Blu-ray extras consist of new interviews with Denis and Binoche; the 2014 short film Voila l’enchainement, directed by Denis; and the theatrical trailer.
LINK (1986). Link is the name of the orangutan who works as a valet for Dr. Steven Phillip (Terence Stamp), a nutty professor who hires American college student Jane Chase (Elisabeth Shue) to help him do experiments on the chimps living at his isolated English estate. The aging Link overhears the prof planning to do away with him and, faster than Clint Eastwood can mutter, “Right turn, Clyde,” the primate turns primeval and begins killing any creature (man, dog, chimp) that crosses him. Richard Franklin, director of the surprisingly competent Psycho II, can’t muster any suspense from Everett De Roche’s hokey script.
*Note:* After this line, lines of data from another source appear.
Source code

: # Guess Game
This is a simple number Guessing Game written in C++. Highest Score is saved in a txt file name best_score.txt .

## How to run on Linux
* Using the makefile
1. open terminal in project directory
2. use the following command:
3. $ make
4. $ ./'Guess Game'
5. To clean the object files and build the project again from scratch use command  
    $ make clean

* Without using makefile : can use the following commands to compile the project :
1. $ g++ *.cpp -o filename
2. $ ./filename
Don’t miss the scene where Link apes (ouch; sorry) James Cagney in the fiery finale from White Heat.
Blu-ray extras include audio commentary by film historian Lee Gambin and film critic Jarret Gahan; deleted workprint scenes; an audio interview with Franklin; and American, French and British theatrical trailers.
A VIGILANTE (2019). Olivia Wilde, currently earning raves for her directorial debut with Booksmart (see review here), delivers a riveting performance in this drama that largely plucks the heroine from The Girl with the Dragon Tattoo and places her more firmly in The Equalizer territory. Wilde plays Sadie, who escaped from an abusive marriage and has refashioned herself as an avenging angel who frees other women shackled to abusive men (and, in one scenario, rescues a tortured child from a sadistic mom). The first half is fascinating because it provides catharsis for viewers but not for its heroine, who has lived too close to the fire to derive satisfaction from her heroic actions. Unfortunately, the picture loses its momentum in its second half, when it exclusively centers on a tedious cat-and-mouse game between Sadie and the cruel ex (Morgan Spector) who has reentered her life.
The only Blu-ray extra is a making-of featurette.